DATA PROVIDED —
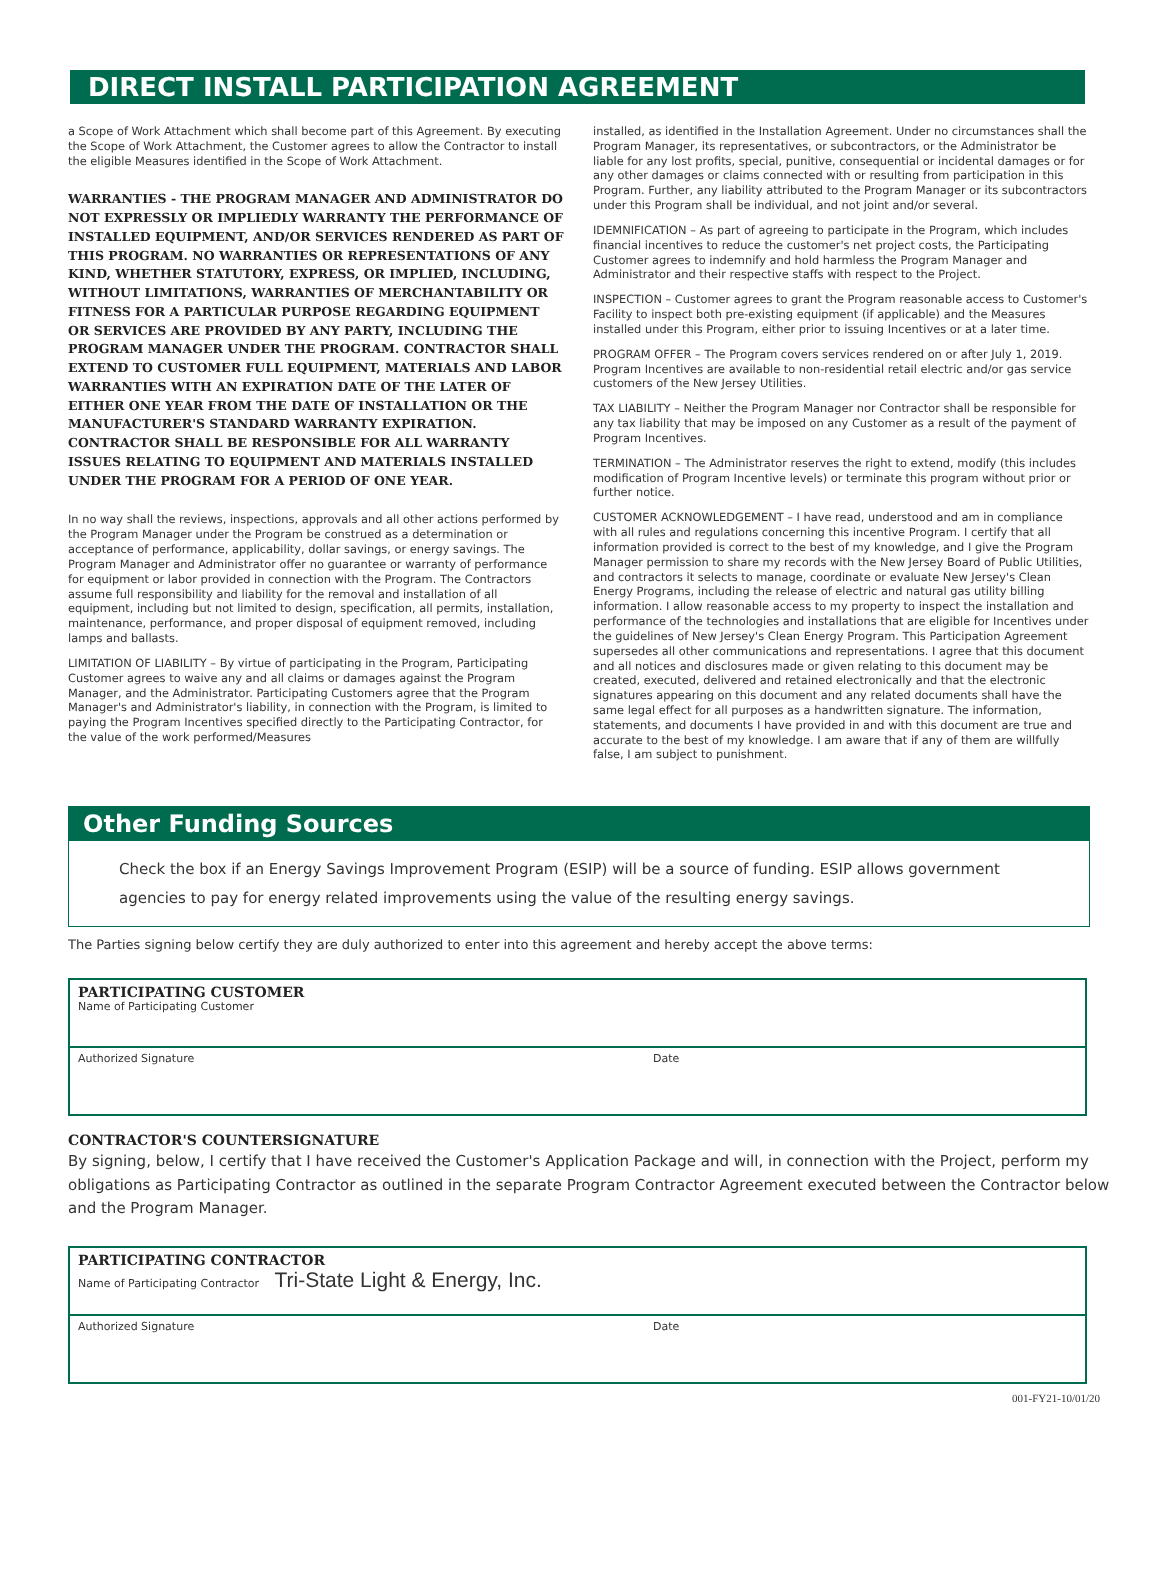DIRECT INSTALL PARTICIPATION AGREEMENT
a Scope of Work Attachment which shall become part of this Agreement. By executing the Scope of Work Attachment, the Customer agrees to allow the Contractor to install the eligible Measures identified in the Scope of Work Attachment.
WARRANTIES - THE PROGRAM MANAGER AND ADMINISTRATOR DO NOT EXPRESSLY OR IMPLIEDLY WARRANTY THE PERFORMANCE OF INSTALLED EQUIPMENT, AND/OR SERVICES RENDERED AS PART OF THIS PROGRAM. NO WARRANTIES OR REPRESENTATIONS OF ANY KIND, WHETHER STATUTORY, EXPRESS, OR IMPLIED, INCLUDING, WITHOUT LIMITATIONS, WARRANTIES OF MERCHANTABILITY OR FITNESS FOR A PARTICULAR PURPOSE REGARDING EQUIPMENT OR SERVICES ARE PROVIDED BY ANY PARTY, INCLUDING THE PROGRAM MANAGER UNDER THE PROGRAM. CONTRACTOR SHALL EXTEND TO CUSTOMER FULL EQUIPMENT, MATERIALS AND LABOR WARRANTIES WITH AN EXPIRATION DATE OF THE LATER OF EITHER ONE YEAR FROM THE DATE OF INSTALLATION OR THE MANUFACTURER'S STANDARD WARRANTY EXPIRATION. CONTRACTOR SHALL BE RESPONSIBLE FOR ALL WARRANTY ISSUES RELATING TO EQUIPMENT AND MATERIALS INSTALLED UNDER THE PROGRAM FOR A PERIOD OF ONE YEAR.
In no way shall the reviews, inspections, approvals and all other actions performed by the Program Manager under the Program be construed as a determination or acceptance of performance, applicability, dollar savings, or energy savings. The Program Manager and Administrator offer no guarantee or warranty of performance for equipment or labor provided in connection with the Program. The Contractors assume full responsibility and liability for the removal and installation of all equipment, including but not limited to design, specification, all permits, installation, maintenance, performance, and proper disposal of equipment removed, including lamps and ballasts.
LIMITATION OF LIABILITY – By virtue of participating in the Program, Participating Customer agrees to waive any and all claims or damages against the Program Manager, and the Administrator. Participating Customers agree that the Program Manager's and Administrator's liability, in connection with the Program, is limited to paying the Program Incentives specified directly to the Participating Contractor, for the value of the work performed/Measures
installed, as identified in the Installation Agreement. Under no circumstances shall the Program Manager, its representatives, or subcontractors, or the Administrator be liable for any lost profits, special, punitive, consequential or incidental damages or for any other damages or claims connected with or resulting from participation in this Program. Further, any liability attributed to the Program Manager or its subcontractors under this Program shall be individual, and not joint and/or several.
IDEMNIFICATION – As part of agreeing to participate in the Program, which includes financial incentives to reduce the customer's net project costs, the Participating Customer agrees to indemnify and hold harmless the Program Manager and Administrator and their respective staffs with respect to the Project.
INSPECTION – Customer agrees to grant the Program reasonable access to Customer's Facility to inspect both pre-existing equipment (if applicable) and the Measures installed under this Program, either prior to issuing Incentives or at a later time.
PROGRAM OFFER – The Program covers services rendered on or after July 1, 2019. Program Incentives are available to non-residential retail electric and/or gas service customers of the New Jersey Utilities.
TAX LIABILITY – Neither the Program Manager nor Contractor shall be responsible for any tax liability that may be imposed on any Customer as a result of the payment of Program Incentives.
TERMINATION – The Administrator reserves the right to extend, modify (this includes modification of Program Incentive levels) or terminate this program without prior or further notice.
CUSTOMER ACKNOWLEDGEMENT – I have read, understood and am in compliance with all rules and regulations concerning this incentive Program. I certify that all information provided is correct to the best of my knowledge, and I give the Program Manager permission to share my records with the New Jersey Board of Public Utilities, and contractors it selects to manage, coordinate or evaluate New Jersey's Clean Energy Programs, including the release of electric and natural gas utility billing information. I allow reasonable access to my property to inspect the installation and performance of the technologies and installations that are eligible for Incentives under the guidelines of New Jersey's Clean Energy Program. This Participation Agreement supersedes all other communications and representations. I agree that this document and all notices and disclosures made or given relating to this document may be created, executed, delivered and retained electronically and that the electronic signatures appearing on this document and any related documents shall have the same legal effect for all purposes as a handwritten signature. The information, statements, and documents I have provided in and with this document are true and accurate to the best of my knowledge. I am aware that if any of them are willfully false, I am subject to punishment.
Other Funding Sources
Check the box if an Energy Savings Improvement Program (ESIP) will be a source of funding. ESIP allows government agencies to pay for energy related improvements using the value of the resulting energy savings.
The Parties signing below certify they are duly authorized to enter into this agreement and hereby accept the above terms:
PARTICIPATING CUSTOMER
Name of Participating Customer
Authorized Signature Date
CONTRACTOR'S COUNTERSIGNATURE
By signing, below, I certify that I have received the Customer's Application Package and will, in connection with the Project, perform my obligations as Participating Contractor as outlined in the separate Program Contractor Agreement executed between the Contractor below and the Program Manager.
PARTICIPATING CONTRACTOR
Name of Participating Contractor Tri-State Light & Energy, Inc.
Authorized Signature Date
001-FY21-10/01/20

WORK TO BE COMPLETED — What is wanted is the listing, written out exactly, with each picture removed.

RESULT OF THIS EXERCISE —
DIRECT INSTALL PARTICIPATION AGREEMENT
a Scope of Work Attachment which shall become part of this Agreement. By executing the Scope of Work Attachment, the Customer agrees to allow the Contractor to install the eligible Measures identified in the Scope of Work Attachment.
WARRANTIES - THE PROGRAM MANAGER AND ADMINISTRATOR DO NOT EXPRESSLY OR IMPLIEDLY WARRANTY THE PERFORMANCE OF INSTALLED EQUIPMENT, AND/OR SERVICES RENDERED AS PART OF THIS PROGRAM. NO WARRANTIES OR REPRESENTATIONS OF ANY KIND, WHETHER STATUTORY, EXPRESS, OR IMPLIED, INCLUDING, WITHOUT LIMITATIONS, WARRANTIES OF MERCHANTABILITY OR FITNESS FOR A PARTICULAR PURPOSE REGARDING EQUIPMENT OR SERVICES ARE PROVIDED BY ANY PARTY, INCLUDING THE PROGRAM MANAGER UNDER THE PROGRAM. CONTRACTOR SHALL EXTEND TO CUSTOMER FULL EQUIPMENT, MATERIALS AND LABOR WARRANTIES WITH AN EXPIRATION DATE OF THE LATER OF EITHER ONE YEAR FROM THE DATE OF INSTALLATION OR THE MANUFACTURER'S STANDARD WARRANTY EXPIRATION. CONTRACTOR SHALL BE RESPONSIBLE FOR ALL WARRANTY ISSUES RELATING TO EQUIPMENT AND MATERIALS INSTALLED UNDER THE PROGRAM FOR A PERIOD OF ONE YEAR.
In no way shall the reviews, inspections, approvals and all other actions performed by the Program Manager under the Program be construed as a determination or acceptance of performance, applicability, dollar savings, or energy savings. The Program Manager and Administrator offer no guarantee or warranty of performance for equipment or labor provided in connection with the Program. The Contractors assume full responsibility and liability for the removal and installation of all equipment, including but not limited to design, specification, all permits, installation, maintenance, performance, and proper disposal of equipment removed, including lamps and ballasts.
LIMITATION OF LIABILITY – By virtue of participating in the Program, Participating Customer agrees to waive any and all claims or damages against the Program Manager, and the Administrator. Participating Customers agree that the Program Manager's and Administrator's liability, in connection with the Program, is limited to paying the Program Incentives specified directly to the Participating Contractor, for the value of the work performed/Measures
installed, as identified in the Installation Agreement. Under no circumstances shall the Program Manager, its representatives, or subcontractors, or the Administrator be liable for any lost profits, special, punitive, consequential or incidental damages or for any other damages or claims connected with or resulting from participation in this Program. Further, any liability attributed to the Program Manager or its subcontractors under this Program shall be individual, and not joint and/or several.
IDEMNIFICATION – As part of agreeing to participate in the Program, which includes financial incentives to reduce the customer's net project costs, the Participating Customer agrees to indemnify and hold harmless the Program Manager and Administrator and their respective staffs with respect to the Project.
INSPECTION – Customer agrees to grant the Program reasonable access to Customer's Facility to inspect both pre-existing equipment (if applicable) and the Measures installed under this Program, either prior to issuing Incentives or at a later time.
PROGRAM OFFER – The Program covers services rendered on or after July 1, 2019. Program Incentives are available to non-residential retail electric and/or gas service customers of the New Jersey Utilities.
TAX LIABILITY – Neither the Program Manager nor Contractor shall be responsible for any tax liability that may be imposed on any Customer as a result of the payment of Program Incentives.
TERMINATION – The Administrator reserves the right to extend, modify (this includes modification of Program Incentive levels) or terminate this program without prior or further notice.
CUSTOMER ACKNOWLEDGEMENT – I have read, understood and am in compliance with all rules and regulations concerning this incentive Program. I certify that all information provided is correct to the best of my knowledge, and I give the Program Manager permission to share my records with the New Jersey Board of Public Utilities, and contractors it selects to manage, coordinate or evaluate New Jersey's Clean Energy Programs, including the release of electric and natural gas utility billing information. I allow reasonable access to my property to inspect the installation and performance of the technologies and installations that are eligible for Incentives under the guidelines of New Jersey's Clean Energy Program. This Participation Agreement supersedes all other communications and representations. I agree that this document and all notices and disclosures made or given relating to this document may be created, executed, delivered and retained electronically and that the electronic signatures appearing on this document and any related documents shall have the same legal effect for all purposes as a handwritten signature. The information, statements, and documents I have provided in and with this document are true and accurate to the best of my knowledge. I am aware that if any of them are willfully false, I am subject to punishment.
Other Funding Sources
Check the box if an Energy Savings Improvement Program (ESIP) will be a source of funding. ESIP allows government agencies to pay for energy related improvements using the value of the resulting energy savings.
The Parties signing below certify they are duly authorized to enter into this agreement and hereby accept the above terms:
PARTICIPATING CUSTOMER
Name of Participating Customer
Authorized Signature Date
CONTRACTOR'S COUNTERSIGNATURE
By signing, below, I certify that I have received the Customer's Application Package and will, in connection with the Project, perform my obligations as Participating Contractor as outlined in the separate Program Contractor Agreement executed between the Contractor below and the Program Manager.
PARTICIPATING CONTRACTOR
Name of Participating Contractor Tri-State Light & Energy, Inc.
Authorized Signature Date
001-FY21-10/01/20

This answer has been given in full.